Przejdź do zawartości

Strona:PL Ibsen - Brand.djvu/22

Z Wikiźródeł, wolnej biblioteki
Ta strona została przepisana.

Tak, jestem chory, jak ta jodła,
Co k niebu smukły pień wywiodła!
Nie ja słabuję, czas jest chory,
Jemu potrzebne są doktory,
On leków żądny. Na tym świecie
Wy tylko bawić się pragniecie.
Napół wierzycie, to być może,
Lecz czy widzicie co na dworze?
Nie! Jeśli jarzmo gnie wam karki,
Wy je rzucacie wnet na barki
Tego, co przyszedł, aby wiernie
Krzyż dźwigać za was, znosić ciernie!
Tak was uczono!... Wy tańczycie,
Zabawą tylko jest wam życie!
Tańcz, tańcz, nie patrząc w ona dal:
Kiedyś ci będzie tego żal!...
EJNAR: Znam ja tę piosnkę! Starzy, młodzi
Słyszą ją codzień, jak zawodzi
Po wsiach, po miastach... Tyś jest z tych,
Którym to życie jest, jak szych,
Co, niby nowym zdjęci duchem,
Piekielnym straszą nas obuchem,
Co, nieustannie grożąc biesem,
Chcieliby złamać nas z kretesem.
BRAND: Nie! Nie!

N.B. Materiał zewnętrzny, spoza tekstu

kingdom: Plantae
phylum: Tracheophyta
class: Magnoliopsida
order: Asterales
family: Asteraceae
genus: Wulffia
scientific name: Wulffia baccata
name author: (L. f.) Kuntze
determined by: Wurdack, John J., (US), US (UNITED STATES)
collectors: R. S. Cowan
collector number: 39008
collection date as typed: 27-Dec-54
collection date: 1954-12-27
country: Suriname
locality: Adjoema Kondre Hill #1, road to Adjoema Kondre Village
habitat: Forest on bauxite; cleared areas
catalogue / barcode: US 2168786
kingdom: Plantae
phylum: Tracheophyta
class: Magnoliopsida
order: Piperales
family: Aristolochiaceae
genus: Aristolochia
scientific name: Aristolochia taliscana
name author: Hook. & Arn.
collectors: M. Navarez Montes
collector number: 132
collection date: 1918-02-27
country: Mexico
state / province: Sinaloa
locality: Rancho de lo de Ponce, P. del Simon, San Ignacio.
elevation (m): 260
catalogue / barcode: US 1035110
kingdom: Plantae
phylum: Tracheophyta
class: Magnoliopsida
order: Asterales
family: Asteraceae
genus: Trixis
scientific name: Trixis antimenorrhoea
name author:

Przed sobą nie masz klechy
Niewiele Kościół ma pociechy
Z takiego, jak ja, kaznodziei.
Nie wiem, czy ze mnie dziś kto sklei
Chrześcijanina, lecz wiem jedno:
Gdzie się dziś kryje życia sedno!
EJNAR: Jeszczem nie słyszał, aby komu
Miała zaszkodzić radość w domu.
BRAND: Nie! To nie radość nas rozpiera,
Ta bez zastrzeżeń, prosta, szczera!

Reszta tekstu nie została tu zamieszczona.